Thursday, December 15, 2005

Women!

Last night I was in a discussion group talking about two women named Elizabeth and Mary. They were pretty amazing people!

For example, Elizabeth was elderly and without kids. She'd reached the age when becoming a mom wasn't only unlikely, but impossible. Yet by God's grace she became pregnant and gave the world John the Baptist. Her prayer (recorded in Luke's Gospel 1:25) was The Lord has done this for me. In these days He has shown His favor and taken away my disgrace among the people. Elizabeth knew Who her Source was.

Mary was very young - only an adolescent - and a virgin. Yet by God's grace she became pregnant with the child of the Holy Spirit and gave the world its Savior, Jesus Christ. Her prayer (recorded in Luke's Gospel 1:38) was I am the Lord's servant. Mary knew Who was God, and she knew she was only here to do His will.

I'm impressed that these women would have the spiritual character to fully accept God's plan, and not only accept it but run with it I mean, who wants to have morning sickness and stretch marks at age 73? And who wants to explain to her godly fiance "Uh, Joe, I don't know how to tell you this but...."

Great women. Today, I want to be like them. I want to remember Who my Source is. I want to remember Who God is, and that I am blessed just to be His servant.

Wednesday, December 14, 2005

What I'm About

Welcome to my blog. The name - Musings of a Small Town Christian - sums up what it's about. You may not find anything profound (I can hardly spell profound!) but you'll get some insight into what God has done and is doing in one life.
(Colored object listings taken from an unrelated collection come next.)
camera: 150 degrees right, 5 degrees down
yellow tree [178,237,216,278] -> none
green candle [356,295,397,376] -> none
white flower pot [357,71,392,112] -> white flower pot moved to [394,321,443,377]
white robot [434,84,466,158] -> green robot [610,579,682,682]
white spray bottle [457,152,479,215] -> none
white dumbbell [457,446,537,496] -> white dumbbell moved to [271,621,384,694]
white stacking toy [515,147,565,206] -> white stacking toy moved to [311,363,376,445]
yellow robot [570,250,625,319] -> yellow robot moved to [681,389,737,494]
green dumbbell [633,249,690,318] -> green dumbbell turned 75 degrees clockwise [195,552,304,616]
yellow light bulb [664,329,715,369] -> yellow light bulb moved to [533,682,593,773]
I'm 43 years old, although that hardly seems possible. I've lived in 4 states, but visited all the rest, along with about 15 foreign countries. Got a fine public-school education (where I learned to spell profound), a BA from the University of Arizona, and attended a seminary in California. I cheer for people doing what's good, and people doing what's right. And the San Francisco 49ers, who could really use your prayers.

I'm married to a woman too good for me. I've been a cook, a pastor, a coach, and a teacher. Earned a few bucks making music. Play my guitar too loud, too long, and probably not as well as I think. My band, Bright Red Tie, is spending the winter learning new songs to play in the spring. Sometime I'll post some recordings which you can download for free, or pay me (whichever you'd rather!).

Now for the big stuff:
I became a Christian when I was 13, when I came to understand that all roads do not lead to heaven. Jesus said that He is the way, the truth, the life, and that no one comes to the Father except through Him. So (to quote C.S. Lewis), Jesus is either a liar, a lunatic, or the Lord He says He is. I choose "C".
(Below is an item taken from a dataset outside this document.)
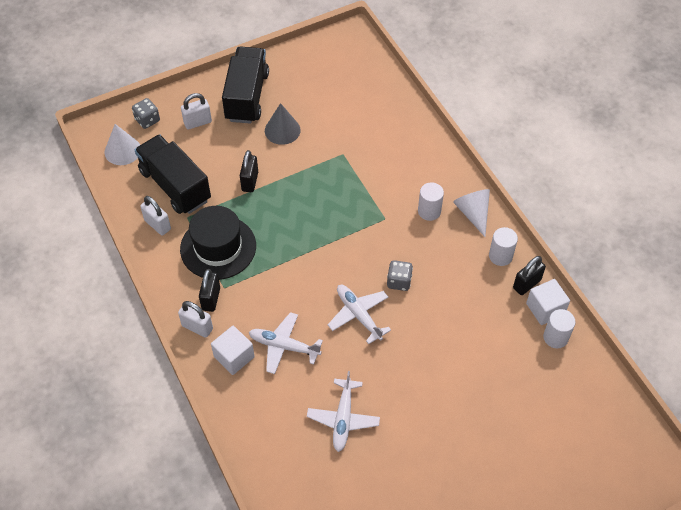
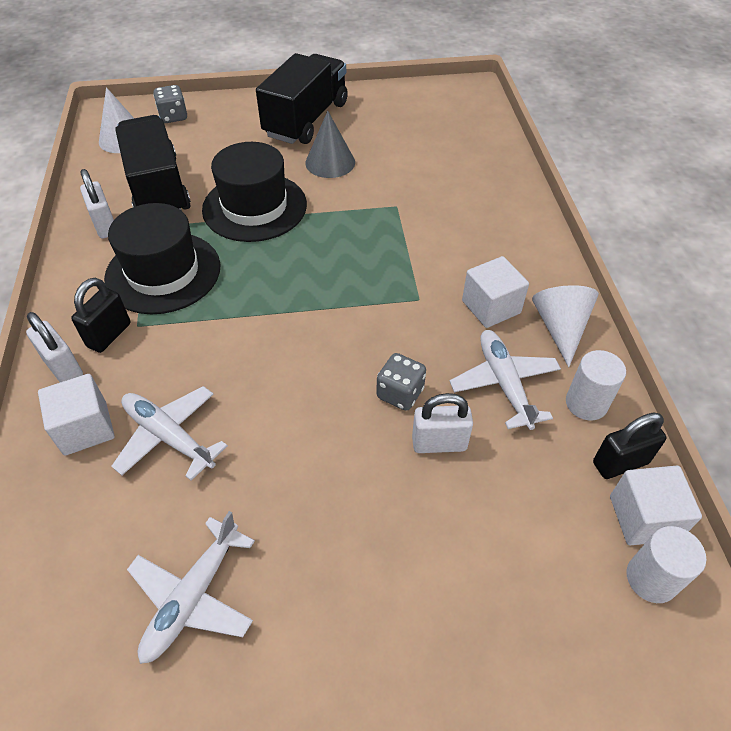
camera: 20 degrees right, 5 degrees down
white padlock [181,93,212,129] -> white padlock moved to [412,393,473,453]
black padlock [240,150,258,192] -> black hat [202,142,307,242]
white plane [328,285,391,344] -> white plane moved to [450,330,561,430]
white cylinder [418,182,444,221] -> white cube [462,256,529,328]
For 30 years I've tried to be a Christian. That doesn't say anything about my political party (but it does say I try to vote in a way that pleases God). It doesn't say anything about my clothing or music (although I want to present my Lord through my life). It doesn't even tell you what church I attend (but it does believe and practice the Bible).
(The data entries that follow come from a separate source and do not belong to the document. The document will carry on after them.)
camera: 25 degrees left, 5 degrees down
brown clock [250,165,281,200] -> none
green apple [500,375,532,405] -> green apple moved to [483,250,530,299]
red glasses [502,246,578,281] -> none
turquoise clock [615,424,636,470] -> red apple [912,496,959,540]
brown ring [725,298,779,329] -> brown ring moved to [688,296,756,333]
Do I consider myself a good Christian? Hardly. I'm so flawed my flaws have flaws! But I'm trying and, in the grace and power of the Holy Spirit, I'm making progress. God is good, and faithful, and I expect that progress will continue until the day I see the Lord face to face and He says
"David, is that you? I thought you'd be a lot farther along by now! But come on in - you're family"

I hope you're making progress, too. And that's enough for today.